How to complete this task = Lay out the text lines of the items below as a Markdown table with the columns "Row" and "Text", numbering each line and omitting blank lines. Leave the pictures out of the answer.

The data =
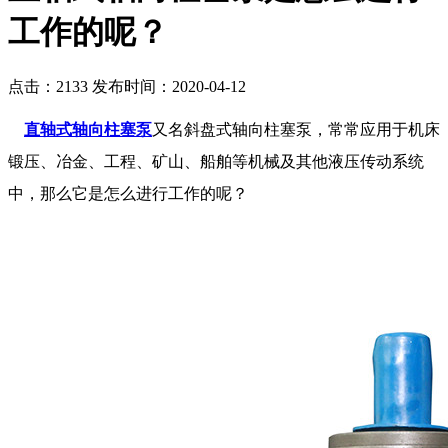
工作的呢？
点击：2133
发布时间：2020-04-12
直轴式轴向柱塞泵
又名斜盘式轴向柱塞泵，常常应用于机床
锻压、冶金、工程、矿山、船舶等机械及其他液压传动系统
中，那么它是怎么进行工作的呢？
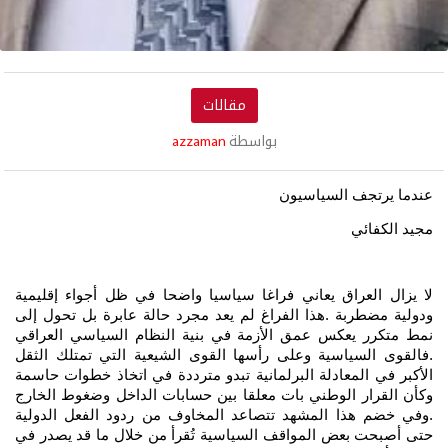
مقالات
بواسطة
azzaman
عندما يرتجف السياسيون
مجيد الكفائي
لا يزال العراق يعاني فراغا سياسيا واضحا في ظل أجواء إقليمية
ودولية مضطربة .هذا الفراغ لم يعد مجرد حالة عابرة بل تحول إلى
نمط متكرر يعكس عمق الأزمة في بنية النظام السياسي العراقي
.فالقوى السياسية وعلى رأسها القوى الشيعية التي تمتلك الثقل
الأكبر في المعادلة البرلمانية تبدو مترددة في اتخاذ خطوات حاسمة
وكأن القرار الوطني بات معلقا بين حسابات الداخل وضغوط الخارج
.وفي خضم هذا المشهد تتصاعد المخاوف من ردود الفعل الدولية
حتى أصبحت بعض المواقف السياسية تُقرأ من خلال ما قد يصدر في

Solved exercise =
| Row | Text |
|---|---|
| 1 | 工作的呢？ |
| 2 | 点击：2133 |
| 3 | 发布时间：2020-04-12 |
| 4 | 直轴式轴向柱塞泵 |
| 5 | 又名斜盘式轴向柱塞泵，常常应用于机床 |
| 6 | 锻压、冶金、工程、矿山、船舶等机械及其他液压传动系统 |
| 7 | 中，那么它是怎么进行工作的呢？ |
| 8 | مقالات |
| 9 | بواسطة |
| 10 | azzaman |
| 11 | عندما يرتجف السياسيون |
| 12 | مجيد الكفائي |
| 13 | لا يزال العراق يعاني فراغا سياسيا واضحا في ظل أجواء إقليمية |
| 14 | ودولية مضطربة .هذا الفراغ لم يعد مجرد حالة عابرة بل تحول إلى |
| 15 | نمط متكرر يعكس عمق الأزمة في بنية النظام السياسي العراقي |
| 16 | .فالقوى السياسية وعلى رأسها القوى الشيعية التي تمتلك الثقل |
| 17 | الأكبر في المعادلة البرلمانية تبدو مترددة في اتخاذ خطوات حاسمة |
| 18 | وكأن القرار الوطني بات معلقا بين حسابات الداخل وضغوط الخارج |
| 19 | .وفي خضم هذا المشهد تتصاعد المخاوف من ردود الفعل الدولية |
| 20 | حتى أصبحت بعض المواقف السياسية تُقرأ من خلال ما قد يصدر في |